Criminal Minds also has had a favorite hacker: Kirsten Vangsness’ Penelope Garcia. Pauley Perrette’s Abby Sciuto of NCIS is a computer nerd favorite. And a hacker turned from villain to would-be hero on FX’s The Strain.   In the works for midseason is CBS’s CSI: Cyber, starring rapper/ actor Bow Wow (real name Shad Moss). His character is described as a “cyber-intrusion savant.”   Being a “savant” has become a standard part of the stereotype. Hackers are usually misfits. Super-smart. Socially inept. Offbeat.   “The neck-beard fat guy living in his mom’s basement and holding a pillow with a picture of a Japanese girl,” says Gregg Housh, a Boston-based hacker connected with the group Anonymous. “Cartoonish” stereotypes, he says, are just one type of hacker.  

As with any stereotype, it’s easy to be wrong. “Most of the best hackers, you’d never imagine that’s what they do.”   On Scorpion, the main character , based on self-proclaimed hacker   Walter O’Brien, is played by Elyes Gabel. “It’s difficult to think of Walter as anything but a hero,” says Gabel, noting that O’Brien’s company, Scorpion, celebrates “the misfits.”   But geeks around a screen do not make great television. “We try to avoid getting them behind the keyboard as much as possible,” Santora says.  
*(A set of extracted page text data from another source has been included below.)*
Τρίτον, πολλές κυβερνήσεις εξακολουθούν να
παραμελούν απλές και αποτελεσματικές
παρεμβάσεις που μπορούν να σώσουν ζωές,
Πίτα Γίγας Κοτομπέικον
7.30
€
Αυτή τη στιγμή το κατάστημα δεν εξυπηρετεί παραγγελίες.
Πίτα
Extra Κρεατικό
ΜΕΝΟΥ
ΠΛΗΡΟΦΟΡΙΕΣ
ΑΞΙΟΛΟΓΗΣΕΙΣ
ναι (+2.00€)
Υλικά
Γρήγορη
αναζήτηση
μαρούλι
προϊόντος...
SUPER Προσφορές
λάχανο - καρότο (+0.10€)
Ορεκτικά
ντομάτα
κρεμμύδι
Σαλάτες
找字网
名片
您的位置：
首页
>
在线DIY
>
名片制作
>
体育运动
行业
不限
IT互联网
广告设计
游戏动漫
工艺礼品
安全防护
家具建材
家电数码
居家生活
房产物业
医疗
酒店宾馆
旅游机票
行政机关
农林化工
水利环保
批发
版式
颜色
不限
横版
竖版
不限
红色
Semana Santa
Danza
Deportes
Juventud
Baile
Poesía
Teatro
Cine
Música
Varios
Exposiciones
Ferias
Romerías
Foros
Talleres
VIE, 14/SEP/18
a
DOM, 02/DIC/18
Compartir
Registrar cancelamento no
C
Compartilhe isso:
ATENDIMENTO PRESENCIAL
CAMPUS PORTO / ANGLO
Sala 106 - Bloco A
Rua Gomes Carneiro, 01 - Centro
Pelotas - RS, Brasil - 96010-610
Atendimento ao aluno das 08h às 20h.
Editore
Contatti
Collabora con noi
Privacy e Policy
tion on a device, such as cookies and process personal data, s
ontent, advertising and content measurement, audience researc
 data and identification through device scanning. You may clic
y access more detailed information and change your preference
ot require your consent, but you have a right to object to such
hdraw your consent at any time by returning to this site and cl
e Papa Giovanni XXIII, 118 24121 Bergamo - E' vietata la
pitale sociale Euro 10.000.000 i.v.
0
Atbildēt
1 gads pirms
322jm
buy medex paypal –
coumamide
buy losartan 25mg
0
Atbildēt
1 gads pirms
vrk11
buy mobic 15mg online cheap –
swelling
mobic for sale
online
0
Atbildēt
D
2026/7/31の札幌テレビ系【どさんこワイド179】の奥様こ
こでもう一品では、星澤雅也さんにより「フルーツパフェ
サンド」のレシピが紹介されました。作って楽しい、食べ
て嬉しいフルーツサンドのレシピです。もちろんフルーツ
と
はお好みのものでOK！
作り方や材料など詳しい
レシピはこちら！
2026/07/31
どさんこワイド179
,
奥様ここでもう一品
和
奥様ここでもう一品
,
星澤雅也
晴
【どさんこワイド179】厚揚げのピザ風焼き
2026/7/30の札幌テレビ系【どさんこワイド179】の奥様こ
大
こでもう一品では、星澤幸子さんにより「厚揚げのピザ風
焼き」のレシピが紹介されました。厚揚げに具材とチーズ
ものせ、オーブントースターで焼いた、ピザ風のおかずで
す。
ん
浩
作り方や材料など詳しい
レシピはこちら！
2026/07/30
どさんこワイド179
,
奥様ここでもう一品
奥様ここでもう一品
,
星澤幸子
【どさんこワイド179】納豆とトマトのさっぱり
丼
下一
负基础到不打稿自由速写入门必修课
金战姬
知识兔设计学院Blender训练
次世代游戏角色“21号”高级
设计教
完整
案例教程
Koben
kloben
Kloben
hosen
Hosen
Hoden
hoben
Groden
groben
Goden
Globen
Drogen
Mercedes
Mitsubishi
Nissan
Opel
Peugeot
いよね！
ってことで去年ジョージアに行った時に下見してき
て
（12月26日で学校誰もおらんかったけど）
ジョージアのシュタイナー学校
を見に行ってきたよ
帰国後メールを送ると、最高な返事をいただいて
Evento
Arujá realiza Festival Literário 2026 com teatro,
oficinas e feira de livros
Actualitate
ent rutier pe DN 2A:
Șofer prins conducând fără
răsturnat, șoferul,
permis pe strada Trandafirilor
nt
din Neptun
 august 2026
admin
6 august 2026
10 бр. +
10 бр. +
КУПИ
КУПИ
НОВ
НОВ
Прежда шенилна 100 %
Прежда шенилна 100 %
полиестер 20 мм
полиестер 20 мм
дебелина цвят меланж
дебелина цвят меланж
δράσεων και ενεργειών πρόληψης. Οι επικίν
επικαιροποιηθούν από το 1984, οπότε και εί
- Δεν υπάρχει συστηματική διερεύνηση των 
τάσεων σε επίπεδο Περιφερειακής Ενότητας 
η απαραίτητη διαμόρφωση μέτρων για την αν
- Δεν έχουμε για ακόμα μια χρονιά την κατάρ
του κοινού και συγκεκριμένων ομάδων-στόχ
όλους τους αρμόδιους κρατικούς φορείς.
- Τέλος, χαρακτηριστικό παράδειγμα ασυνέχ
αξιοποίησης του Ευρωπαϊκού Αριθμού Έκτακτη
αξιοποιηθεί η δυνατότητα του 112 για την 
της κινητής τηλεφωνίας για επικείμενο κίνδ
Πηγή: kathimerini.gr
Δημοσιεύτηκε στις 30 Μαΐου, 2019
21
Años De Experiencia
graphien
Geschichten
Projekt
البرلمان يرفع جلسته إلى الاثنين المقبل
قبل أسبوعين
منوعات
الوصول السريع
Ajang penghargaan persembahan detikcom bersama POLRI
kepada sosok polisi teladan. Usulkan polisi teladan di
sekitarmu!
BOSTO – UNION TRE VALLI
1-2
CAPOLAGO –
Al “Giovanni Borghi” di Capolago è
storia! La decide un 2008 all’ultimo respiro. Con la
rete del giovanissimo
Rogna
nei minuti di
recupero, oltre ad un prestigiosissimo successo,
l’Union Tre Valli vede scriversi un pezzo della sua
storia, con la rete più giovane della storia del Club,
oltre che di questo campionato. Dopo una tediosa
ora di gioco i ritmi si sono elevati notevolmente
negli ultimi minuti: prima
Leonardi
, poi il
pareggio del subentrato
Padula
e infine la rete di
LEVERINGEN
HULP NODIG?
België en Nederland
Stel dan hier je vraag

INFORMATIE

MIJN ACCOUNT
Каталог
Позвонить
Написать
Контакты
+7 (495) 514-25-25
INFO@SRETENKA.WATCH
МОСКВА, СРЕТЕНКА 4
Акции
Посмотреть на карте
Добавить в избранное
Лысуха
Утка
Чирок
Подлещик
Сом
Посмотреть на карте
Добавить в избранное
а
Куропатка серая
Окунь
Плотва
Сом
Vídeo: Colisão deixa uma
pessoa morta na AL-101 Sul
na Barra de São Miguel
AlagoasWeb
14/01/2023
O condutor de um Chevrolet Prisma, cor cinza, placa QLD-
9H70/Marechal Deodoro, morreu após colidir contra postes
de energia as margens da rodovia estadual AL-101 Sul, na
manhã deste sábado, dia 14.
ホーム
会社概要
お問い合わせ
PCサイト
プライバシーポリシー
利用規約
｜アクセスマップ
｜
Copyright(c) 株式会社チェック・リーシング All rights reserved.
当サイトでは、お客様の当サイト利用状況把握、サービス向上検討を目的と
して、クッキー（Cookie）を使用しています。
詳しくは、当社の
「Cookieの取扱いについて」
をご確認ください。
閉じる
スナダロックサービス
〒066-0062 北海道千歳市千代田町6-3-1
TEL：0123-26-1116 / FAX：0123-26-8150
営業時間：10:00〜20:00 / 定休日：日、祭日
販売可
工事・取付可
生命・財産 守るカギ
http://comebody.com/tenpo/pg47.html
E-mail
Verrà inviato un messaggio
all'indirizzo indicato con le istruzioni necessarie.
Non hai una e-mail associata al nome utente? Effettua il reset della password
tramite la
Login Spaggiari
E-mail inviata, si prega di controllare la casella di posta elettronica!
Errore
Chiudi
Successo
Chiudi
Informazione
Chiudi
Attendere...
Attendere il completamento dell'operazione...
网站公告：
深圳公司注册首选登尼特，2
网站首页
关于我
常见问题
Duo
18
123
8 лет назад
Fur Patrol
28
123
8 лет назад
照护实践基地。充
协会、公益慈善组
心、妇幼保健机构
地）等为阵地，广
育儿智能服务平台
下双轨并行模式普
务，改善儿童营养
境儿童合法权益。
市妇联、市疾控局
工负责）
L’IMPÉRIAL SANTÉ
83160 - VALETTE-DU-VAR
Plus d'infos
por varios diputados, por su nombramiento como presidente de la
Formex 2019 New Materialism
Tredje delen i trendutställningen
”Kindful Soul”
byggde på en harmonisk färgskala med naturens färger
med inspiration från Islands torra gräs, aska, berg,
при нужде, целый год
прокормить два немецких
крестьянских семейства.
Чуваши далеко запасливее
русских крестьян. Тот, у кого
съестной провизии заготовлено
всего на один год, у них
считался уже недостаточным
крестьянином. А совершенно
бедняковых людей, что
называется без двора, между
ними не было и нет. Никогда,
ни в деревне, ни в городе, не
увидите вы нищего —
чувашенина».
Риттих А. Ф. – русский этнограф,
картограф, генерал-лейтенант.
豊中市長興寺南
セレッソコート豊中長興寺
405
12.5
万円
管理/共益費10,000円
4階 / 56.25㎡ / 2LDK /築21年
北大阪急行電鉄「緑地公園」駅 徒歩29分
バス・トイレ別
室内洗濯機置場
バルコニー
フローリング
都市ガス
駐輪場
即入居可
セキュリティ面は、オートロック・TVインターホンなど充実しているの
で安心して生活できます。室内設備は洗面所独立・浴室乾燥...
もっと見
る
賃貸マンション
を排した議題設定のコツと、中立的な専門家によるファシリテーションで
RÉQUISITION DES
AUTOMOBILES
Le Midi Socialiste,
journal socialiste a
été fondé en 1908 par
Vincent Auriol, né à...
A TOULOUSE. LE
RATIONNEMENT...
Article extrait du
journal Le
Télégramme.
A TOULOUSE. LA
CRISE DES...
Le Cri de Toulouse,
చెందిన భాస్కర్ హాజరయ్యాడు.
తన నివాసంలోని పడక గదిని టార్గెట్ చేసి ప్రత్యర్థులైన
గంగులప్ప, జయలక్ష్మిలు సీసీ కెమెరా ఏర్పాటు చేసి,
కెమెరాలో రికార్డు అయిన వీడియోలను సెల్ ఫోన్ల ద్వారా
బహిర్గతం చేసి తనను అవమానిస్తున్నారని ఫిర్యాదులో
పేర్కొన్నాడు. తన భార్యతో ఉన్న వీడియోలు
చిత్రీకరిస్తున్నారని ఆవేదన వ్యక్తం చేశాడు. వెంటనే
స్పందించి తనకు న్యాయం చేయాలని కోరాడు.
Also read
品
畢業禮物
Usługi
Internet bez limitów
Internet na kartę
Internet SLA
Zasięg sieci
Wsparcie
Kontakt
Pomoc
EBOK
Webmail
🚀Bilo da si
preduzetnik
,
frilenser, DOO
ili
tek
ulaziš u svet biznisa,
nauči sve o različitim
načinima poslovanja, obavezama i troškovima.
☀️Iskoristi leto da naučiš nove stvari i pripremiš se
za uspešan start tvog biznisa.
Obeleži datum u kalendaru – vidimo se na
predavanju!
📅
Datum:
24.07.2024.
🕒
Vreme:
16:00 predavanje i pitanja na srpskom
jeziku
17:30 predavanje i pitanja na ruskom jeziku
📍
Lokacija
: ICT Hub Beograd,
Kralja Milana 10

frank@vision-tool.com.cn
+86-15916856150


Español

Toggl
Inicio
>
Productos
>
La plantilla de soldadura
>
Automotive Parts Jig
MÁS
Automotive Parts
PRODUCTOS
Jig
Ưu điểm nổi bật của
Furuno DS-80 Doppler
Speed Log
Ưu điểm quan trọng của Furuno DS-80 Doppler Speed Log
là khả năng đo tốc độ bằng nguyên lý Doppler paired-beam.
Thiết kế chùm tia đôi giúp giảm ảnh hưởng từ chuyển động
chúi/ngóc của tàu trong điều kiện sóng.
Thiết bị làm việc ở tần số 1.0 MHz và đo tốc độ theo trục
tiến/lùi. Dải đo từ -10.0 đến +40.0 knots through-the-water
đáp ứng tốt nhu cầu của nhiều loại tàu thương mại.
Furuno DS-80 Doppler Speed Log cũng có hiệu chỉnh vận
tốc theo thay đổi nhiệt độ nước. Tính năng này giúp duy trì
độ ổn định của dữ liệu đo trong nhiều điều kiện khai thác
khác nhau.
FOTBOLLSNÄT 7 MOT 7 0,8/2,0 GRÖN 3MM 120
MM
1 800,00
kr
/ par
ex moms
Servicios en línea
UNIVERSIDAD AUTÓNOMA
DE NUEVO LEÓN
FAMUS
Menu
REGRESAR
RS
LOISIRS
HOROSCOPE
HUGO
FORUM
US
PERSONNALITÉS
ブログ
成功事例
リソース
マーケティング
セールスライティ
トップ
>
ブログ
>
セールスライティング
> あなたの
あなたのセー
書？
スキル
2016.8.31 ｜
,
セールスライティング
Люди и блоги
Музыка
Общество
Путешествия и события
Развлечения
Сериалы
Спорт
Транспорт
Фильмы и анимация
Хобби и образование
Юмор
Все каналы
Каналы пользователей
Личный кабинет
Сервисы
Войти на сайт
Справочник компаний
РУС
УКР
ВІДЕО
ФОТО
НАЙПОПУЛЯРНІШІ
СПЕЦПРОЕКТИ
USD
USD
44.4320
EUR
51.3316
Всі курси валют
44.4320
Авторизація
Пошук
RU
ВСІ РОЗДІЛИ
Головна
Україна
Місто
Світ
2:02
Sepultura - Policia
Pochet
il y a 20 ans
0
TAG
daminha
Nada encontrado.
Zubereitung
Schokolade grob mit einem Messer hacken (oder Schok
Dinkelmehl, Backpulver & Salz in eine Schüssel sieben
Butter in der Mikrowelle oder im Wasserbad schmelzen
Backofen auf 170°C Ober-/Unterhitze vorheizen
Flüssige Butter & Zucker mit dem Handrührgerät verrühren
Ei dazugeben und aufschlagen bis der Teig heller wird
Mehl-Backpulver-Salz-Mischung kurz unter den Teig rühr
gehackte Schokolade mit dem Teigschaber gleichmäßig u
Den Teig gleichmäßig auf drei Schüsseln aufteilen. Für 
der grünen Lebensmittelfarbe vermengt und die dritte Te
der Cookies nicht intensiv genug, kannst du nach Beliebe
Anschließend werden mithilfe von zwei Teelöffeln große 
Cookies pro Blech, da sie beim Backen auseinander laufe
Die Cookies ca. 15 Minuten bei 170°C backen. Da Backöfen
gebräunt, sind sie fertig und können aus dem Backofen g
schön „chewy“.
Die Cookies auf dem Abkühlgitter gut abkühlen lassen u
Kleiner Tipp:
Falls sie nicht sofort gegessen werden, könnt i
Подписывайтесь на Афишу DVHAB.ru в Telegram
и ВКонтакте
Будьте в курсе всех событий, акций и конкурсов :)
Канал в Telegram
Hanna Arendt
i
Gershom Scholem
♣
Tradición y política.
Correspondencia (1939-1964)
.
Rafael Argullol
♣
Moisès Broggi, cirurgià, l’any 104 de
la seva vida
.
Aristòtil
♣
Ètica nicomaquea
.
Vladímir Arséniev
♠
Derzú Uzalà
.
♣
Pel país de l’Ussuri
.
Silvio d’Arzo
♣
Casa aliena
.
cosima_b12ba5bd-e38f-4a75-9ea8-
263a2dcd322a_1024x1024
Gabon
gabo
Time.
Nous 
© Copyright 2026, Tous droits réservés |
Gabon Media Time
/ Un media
He proved that in the Scorpion pilot, which had an action scene in which Walter drove a Ferrari under a jet so his cohort, Paige (Katharine McPhee), could download data from the plane’s onboard computer to her laptop.   While that stunt was unrealistic, Santora says, the more mundane hacks aren’t realistic, either. On TV, “they can hack into anything in 10 seconds,” he says. “It’s kind of a cheat. … We understand when we’re showing it, it’s not entirely accurate.”   Housh, who works with actor Jimmi Simpson, who plays a hacker activist on House of Cards, says that’s probably the biggest flaw.   “You can’t just see a system and five minutes later you’re in. A lot of what they do on these shows would take weeks.”